One of the most important research gaps is the lack of accessible predictive models that connect nanomaterial properties with the regulation of plant traits, microbiome, and environmental risk. This is because nanomaterial interactions are usually dose-dependent and nonlinear. Long-term research on nanomaterial persistence, cumulative effects, interactions with agrochemicals, and multi-cropping cycle effects is still limited [260,261]. Future research should target trait-based micro homeostasis models and microbiome risk assessments to establish safe operational ranges. This is crucial for preventing unintended consequences, such as trait dysregulation, microbiome disruption, soil redox, and bioaccumulation.

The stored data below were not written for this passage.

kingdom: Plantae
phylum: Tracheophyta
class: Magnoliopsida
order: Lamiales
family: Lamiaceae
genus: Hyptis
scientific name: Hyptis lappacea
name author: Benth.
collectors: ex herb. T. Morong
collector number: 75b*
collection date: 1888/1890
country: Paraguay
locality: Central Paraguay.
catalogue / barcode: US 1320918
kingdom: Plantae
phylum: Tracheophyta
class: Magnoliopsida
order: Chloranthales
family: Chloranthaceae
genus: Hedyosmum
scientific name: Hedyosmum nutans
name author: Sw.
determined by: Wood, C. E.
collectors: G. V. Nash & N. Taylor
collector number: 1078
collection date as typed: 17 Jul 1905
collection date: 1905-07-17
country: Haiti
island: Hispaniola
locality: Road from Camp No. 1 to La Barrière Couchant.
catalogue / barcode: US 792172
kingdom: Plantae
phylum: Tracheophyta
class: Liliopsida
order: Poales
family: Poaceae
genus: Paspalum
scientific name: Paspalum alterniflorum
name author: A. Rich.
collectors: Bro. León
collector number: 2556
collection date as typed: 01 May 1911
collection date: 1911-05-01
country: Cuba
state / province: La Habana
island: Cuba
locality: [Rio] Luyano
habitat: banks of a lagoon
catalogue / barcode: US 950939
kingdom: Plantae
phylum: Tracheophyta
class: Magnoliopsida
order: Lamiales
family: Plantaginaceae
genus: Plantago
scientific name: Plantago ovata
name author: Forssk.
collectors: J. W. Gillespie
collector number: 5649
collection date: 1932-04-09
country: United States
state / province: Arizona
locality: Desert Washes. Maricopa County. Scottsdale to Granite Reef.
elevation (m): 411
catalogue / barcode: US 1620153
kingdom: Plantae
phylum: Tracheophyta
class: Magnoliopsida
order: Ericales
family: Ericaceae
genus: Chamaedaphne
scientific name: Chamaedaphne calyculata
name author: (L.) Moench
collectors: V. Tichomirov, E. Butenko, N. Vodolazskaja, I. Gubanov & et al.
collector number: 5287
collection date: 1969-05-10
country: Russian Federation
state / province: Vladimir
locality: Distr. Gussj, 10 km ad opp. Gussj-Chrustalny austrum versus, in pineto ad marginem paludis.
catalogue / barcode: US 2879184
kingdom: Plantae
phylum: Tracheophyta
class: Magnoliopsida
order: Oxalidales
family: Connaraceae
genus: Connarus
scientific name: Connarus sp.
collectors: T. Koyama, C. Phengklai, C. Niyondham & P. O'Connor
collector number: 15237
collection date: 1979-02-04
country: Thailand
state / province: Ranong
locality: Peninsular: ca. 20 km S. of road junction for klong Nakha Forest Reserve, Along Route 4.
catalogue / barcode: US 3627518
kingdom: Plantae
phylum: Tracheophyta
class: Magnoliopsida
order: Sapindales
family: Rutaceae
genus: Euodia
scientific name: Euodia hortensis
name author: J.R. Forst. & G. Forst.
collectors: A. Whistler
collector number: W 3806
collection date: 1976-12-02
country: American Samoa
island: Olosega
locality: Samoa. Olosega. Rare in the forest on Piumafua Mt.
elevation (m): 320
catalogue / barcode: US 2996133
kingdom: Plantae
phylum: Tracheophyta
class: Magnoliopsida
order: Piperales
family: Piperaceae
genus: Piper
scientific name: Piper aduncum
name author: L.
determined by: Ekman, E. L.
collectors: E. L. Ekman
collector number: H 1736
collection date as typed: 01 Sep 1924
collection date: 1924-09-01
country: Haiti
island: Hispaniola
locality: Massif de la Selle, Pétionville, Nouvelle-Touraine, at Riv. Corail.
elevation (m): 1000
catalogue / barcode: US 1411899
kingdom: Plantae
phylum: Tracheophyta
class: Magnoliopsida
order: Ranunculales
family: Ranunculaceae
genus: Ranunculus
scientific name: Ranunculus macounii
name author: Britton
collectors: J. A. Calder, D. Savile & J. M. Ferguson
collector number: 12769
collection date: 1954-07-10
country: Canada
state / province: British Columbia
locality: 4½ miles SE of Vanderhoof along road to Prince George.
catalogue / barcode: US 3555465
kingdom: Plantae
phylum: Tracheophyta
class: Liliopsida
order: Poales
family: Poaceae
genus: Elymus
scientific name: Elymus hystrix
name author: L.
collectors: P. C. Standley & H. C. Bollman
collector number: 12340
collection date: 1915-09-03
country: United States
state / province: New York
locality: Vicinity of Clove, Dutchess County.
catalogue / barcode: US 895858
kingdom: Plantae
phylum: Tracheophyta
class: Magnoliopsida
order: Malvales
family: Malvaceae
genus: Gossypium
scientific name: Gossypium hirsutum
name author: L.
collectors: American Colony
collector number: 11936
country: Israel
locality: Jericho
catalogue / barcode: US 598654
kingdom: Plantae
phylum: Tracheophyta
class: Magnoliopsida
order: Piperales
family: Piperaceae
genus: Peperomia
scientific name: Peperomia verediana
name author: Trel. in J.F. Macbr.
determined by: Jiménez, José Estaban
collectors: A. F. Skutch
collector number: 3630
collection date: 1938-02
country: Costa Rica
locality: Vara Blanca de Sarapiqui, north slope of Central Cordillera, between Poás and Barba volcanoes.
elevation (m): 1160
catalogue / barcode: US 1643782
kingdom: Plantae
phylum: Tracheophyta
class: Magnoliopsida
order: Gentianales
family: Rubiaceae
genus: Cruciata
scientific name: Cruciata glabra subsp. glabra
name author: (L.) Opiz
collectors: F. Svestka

9.4 Toward Sustainable and Climate-Smart Nanotechnology Applications

The combination of nanomaterials and real-time phenomic observation has a synergistic potential for agricultural applications. By acting on the indirect pathways, this combination can selectively increase beneficial microbial populations, such as nitrogen-fixing bacteria, phosphate-solubilizing bacteria, biocontrol agents, and short-chain fatty acid producers [257]. Future directions are oriented to the interplay between nexus of nanomaterial-driven trait management and environmental risk as presented in Fig. 5. It illustrates the balance between potential uses of nanomaterial-enabled trait regulation and possible environmental and ecological hazards, with clearly defined research imperatives and knowledge gaps. The intersection of trait screening, microbiome functional observation, model development frameworks, and enabling regulatory frameworks offers a model of safe, scalable, and climate-resilient agricultural nanotechnology. These approaches must be coordinated in order to promote food security without compromising the ecosystems and soil health.

10 Conclusions

This review synthesizes emerging evidence that agricultural nanomaterials enhance crop stress resilience primarily by reprogramming coordinated networks of plant functional traits and, through them, reshaping plant-associated microbiomes. Rather than acting solely as nutrient sources or antimicrobial agents, nanomaterials influence hydraulic regulation, nutrient acquisition, photosynthetic capacity, redox balance, and defense signaling traits that collectively determine plant performance under environmental stress. Because these traits govern the ecological niches that structure rhizosphere and endophytic communities, nanomaterial-induced trait shifts propagate to microbiome assembly and function, generating feedback loops that can stabilize nutrient cycling, stress buffering, and disease suppression. This trait-centric perspective reframes nanotechnology in agriculture from an input-driven approach to a systems-regulatory strategy. It emphasizes that the success of nanomaterials depends not only on their composition but on how their physicochemical properties align with plant functional organization and ecological context. While promising laboratory and greenhouse findings demonstrate the potential of nanomaterials to improve stress tolerance, significant knowledge gaps remain regarding long-term soil persistence, non-target microbiome effects, trophic transfer, and field-scale performance under variable environments. Future research should prioritize trait-based screening platforms, functional microbiome monitoring, and predictive modeling of nano–plant–microbiome interactions across environmental gradients. Integrating nanotechnology with plant breeding, phenomics, and soil ecological management will be essential for translating laboratory insights into climate-resilient cropping systems. By adopting a trait-guided and ecologically informed framework, agricultural nanotechnology can move toward safer, more efficient, and more sustainable contributions to global food security.